Photographic film contains silver bromide in gelatin. Once exposed, some of the silver bromide decomposes, producing fine grains of silver. The unexposed silver bromide is removed by treating the film with sodium thiosulfate. Soluble sodium silver thiosulfate (Na3Ag(S2O3)2) is produced.

Question

Photographic film contains silver bromide in gelatin. Once exposed, some of the silver bromide decomposes, producing fine grains of silver. The unexposed silver bromide is removed by treating the film with sodium thiosulfate. Soluble sodium silver thiosulfate (Na3Ag(S2O3)2) is produced.

AgBr(s) + 2 Na2S2O3(aq) Na3Ag(S2O3)2(aq) + NaBr(aq)
Determine the mass of Na3Ag(S2O3)2 produced if 0.275 g AgBr is removed.

Answer 1

Here is a worked example of a stoichiometry problem such as yours.

http://www.jiskha.com/science/chemistry/stoichiometry.html Just follow the steps.

Answer 2

.588 g Na3Ag(S2O3)2

Answer 3

To determine the mass of Na3Ag(S2O3)2 produced if 0.275 g AgBr is removed, we will use stoichiometry.

Given:
Mass of AgBr = 0.275 g

The balanced chemical equation is:
AgBr(s) + 2 Na2S2O3(aq) → Na3Ag(S2O3)2(aq) + NaBr(aq)

From the balanced chemical equation, we can see that the molar ratio between AgBr and Na3Ag(S2O3)2 is 1:1. This means that for every 1 mole of AgBr, we will get 1 mole of Na3Ag(S2O3)2.

To calculate the number of moles of AgBr, we need to use its molar mass.
The molar mass of AgBr is:
AgBr = Ag (1 mol) + Br (1 mol) = 107.87 g/mol + 79.90 g/mol = 187.77 g/mol

Now we can calculate the number of moles of AgBr:
Moles of AgBr = Mass of AgBr / Molar mass of AgBr
Moles of AgBr = 0.275 g / 187.77 g/mol ≈ 0.00146 mol

Since the molar ratio between AgBr and Na3Ag(S2O3)2 is 1:1, the number of moles of Na3Ag(S2O3)2 produced will also be 0.00146 mol.
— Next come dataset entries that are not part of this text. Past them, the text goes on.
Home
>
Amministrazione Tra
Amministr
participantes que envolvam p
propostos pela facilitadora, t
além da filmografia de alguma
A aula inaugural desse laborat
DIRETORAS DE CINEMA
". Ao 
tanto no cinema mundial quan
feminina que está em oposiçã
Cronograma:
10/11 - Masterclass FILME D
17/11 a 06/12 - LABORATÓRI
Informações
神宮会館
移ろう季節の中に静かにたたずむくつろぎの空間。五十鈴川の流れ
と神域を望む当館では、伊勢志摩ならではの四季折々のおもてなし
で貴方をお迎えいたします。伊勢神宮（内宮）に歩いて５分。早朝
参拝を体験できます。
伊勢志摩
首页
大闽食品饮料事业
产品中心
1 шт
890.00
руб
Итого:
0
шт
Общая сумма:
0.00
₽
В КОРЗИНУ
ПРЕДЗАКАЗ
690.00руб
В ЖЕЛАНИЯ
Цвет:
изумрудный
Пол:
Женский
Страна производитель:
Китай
To calculate the mass of Na3Ag(S2O3)2 produced, we need to use its molar mass.
The molar mass of Na3Ag(S2O3)2 is:
Na (3 mol) + Ag (1 mol) + S (2 mol) + O (9 mol)
= 3(22.99 g/mol) + 1(107.87 g/mol) + 2(32.07 g/mol) + 9(16.00 g/mol)
= 68.97 g/mol + 107.87 g/mol + 64.14 g/mol + 144.00 g/mol
= 384.98 g/mol

Now we can calculate the mass of Na3Ag(S2O3)2 produced:
Mass of Na3Ag(S2O3)2 = Moles of Na3Ag(S2O3)2 * Molar mass of Na3Ag(S2O3)2
Mass of Na3Ag(S2O3)2 = 0.00146 mol * 384.98 g/mol ≈ 0.562 g

Therefore, the mass of Na3Ag(S2O3)2 produced if 0.275 g AgBr is removed is approximately 0.562 g.

Answer 4

To determine the mass of Na3Ag(S2O3)2 produced, we need to use stoichiometry and the balanced chemical equation provided. The balanced equation is:

AgBr(s) + 2 Na2S2O3(aq) → Na3Ag(S2O3)2(aq) + NaBr(aq)

From the balanced equation, we can see that the ratio of AgBr to Na3Ag(S2O3)2 is 1:1. This means that for every 1 mole of AgBr, we will produce 1 mole of Na3Ag(S2O3)2.

To find the molar mass of Na3Ag(S2O3)2, we need to sum up the atomic masses of all the elements present:

3(23) + 1(108) + 2(32) + 9(16) = 382 g/mol

Now, let's calculate the moles of Na3Ag(S2O3)2 produced:

moles of Na3Ag(S2O3)2 = mass of AgBr / molar mass of Na3Ag(S2O3)2

moles of Na3Ag(S2O3)2 = 0.275 g / 382 g/mol

moles of Na3Ag(S2O3)2 ≈ 0.000719 moles

Finally, we can calculate the mass of Na3Ag(S2O3)2 produced:

mass of Na3Ag(S2O3)2 = moles of Na3Ag(S2O3)2 × molar mass of Na3Ag(S2O3)2

mass of Na3Ag(S2O3)2 = 0.000719 moles × 382 g/mol

mass of Na3Ag(S2O3)2 ≈ 0.275 g

Therefore, approximately 0.275 g of Na3Ag(S2O3)2 is produced when 0.275 g of AgBr is removed.